++++ RECORDED DATA ++++

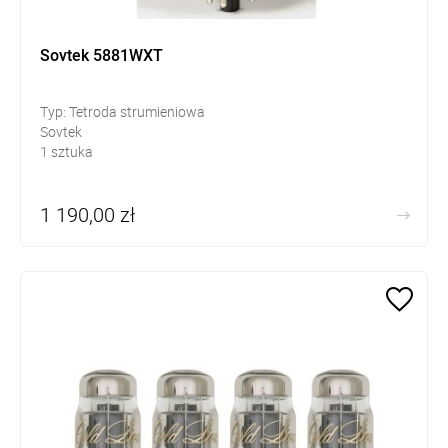
Sovtek 5881WXT
Typ: Tetroda strumieniowa
Sovtek
1 sztuka
1 190,00 zł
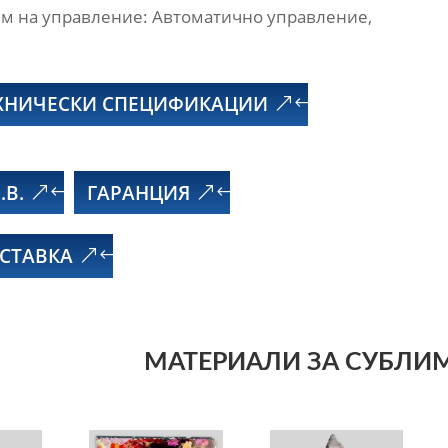
м на управление: Автоматично управление,
ХНИЧЕСКИ СПЕЦИФИКАЦИИ
.В.
ГАРАНЦИЯ
СТАВКА
МАТЕРИАЛИ ЗА СУБЛИ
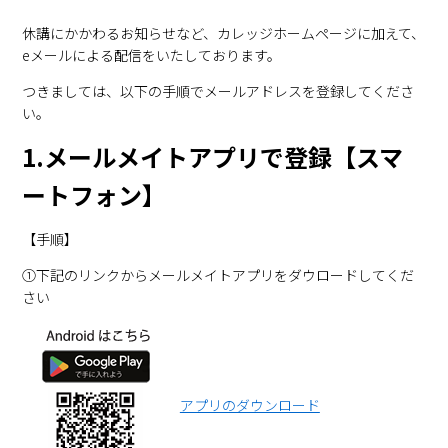
休講にかかわるお知らせなど、カレッジホームページに加えて、
eメールによる配信をいたしております。
つきましては、以下の手順でメールアドレスを登録してくださ
い。
1.メールメイトアプリで登録【スマ
ートフォン】
【手順】
①下記のリンクからメールメイトアプリをダウロードしてくだ
さい
アプリのダウンロード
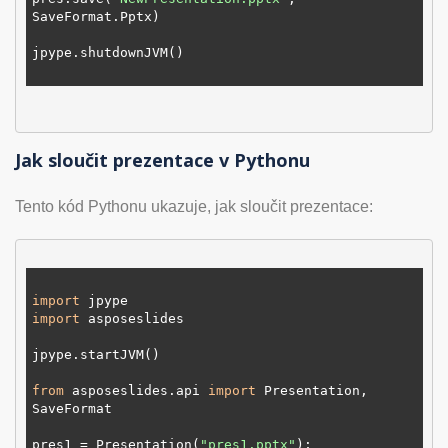
SaveFormat.Pptx)

jpype.shutdownJVM()

Jak sloučit prezentace v Pythonu
Tento kód Pythonu ukazuje, jak sloučit prezentace:
import
import
 asposeslides

jpype.startJVM()

from
 asposeslides.api 
import
 Presentation, 
SaveFormat

pres1 = Presentation(
"pres1.pptx"
);
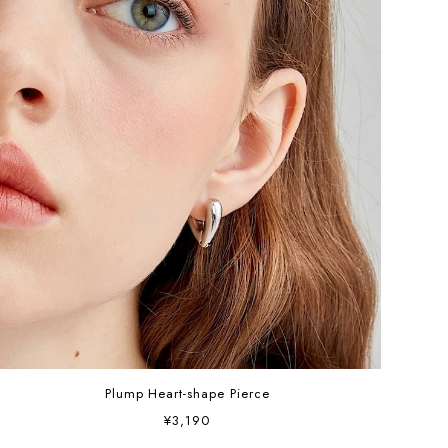
Plump Heart-shape Pierce
¥3,190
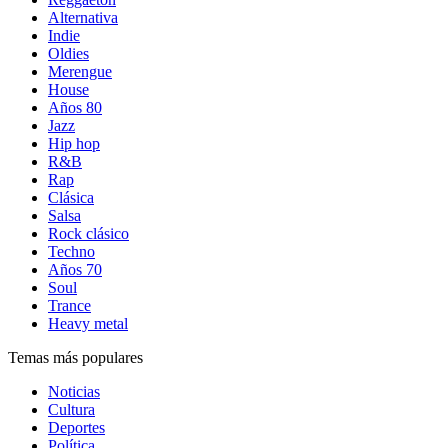
Alternativa
Indie
Oldies
Merengue
House
Años 80
Jazz
Hip hop
R&B
Rap
Clásica
Salsa
Rock clásico
Techno
Años 70
Soul
Trance
Heavy metal
Temas más populares
Noticias
Cultura
Deportes
Política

++++

§ WHAT TO PRODUCE: Please copy the text of every item above line for line, without the pictures.

§ REPLY:
Sovtek 5881WXT
Typ: Tetroda strumieniowa
Sovtek
1 sztuka
1 190,00 zł
м на управление: Автоматично управление,
ХНИЧЕСКИ СПЕЦИФИКАЦИИ
.В.
ГАРАНЦИЯ
СТАВКА
МАТЕРИАЛИ ЗА СУБЛИ
休講にかかわるお知らせなど、カレッジホームページに加えて、
eメールによる配信をいたしております。
つきましては、以下の手順でメールアドレスを登録してくださ
い。
1.メールメイトアプリで登録【スマ
ートフォン】
【手順】
①下記のリンクからメールメイトアプリをダウロードしてくだ
さい
アプリのダウンロード
SaveFormat.Pptx)

jpype.shutdownJVM()

Jak sloučit prezentace v Pythonu
Tento kód Pythonu ukazuje, jak sloučit prezentace:
import
import
 asposeslides

jpype.startJVM()

from
 asposeslides.api 
import
 Presentation, 
SaveFormat

pres1 = Presentation(
"pres1.pptx"
);
Plump Heart-shape Pierce
¥3,190
Alternativa
Indie
Oldies
Merengue
House
Años 80
Jazz
Hip hop
R&B
Rap
Clásica
Salsa
Rock clásico
Techno
Años 70
Soul
Trance
Heavy metal
Temas más populares
Noticias
Cultura
Deportes
Política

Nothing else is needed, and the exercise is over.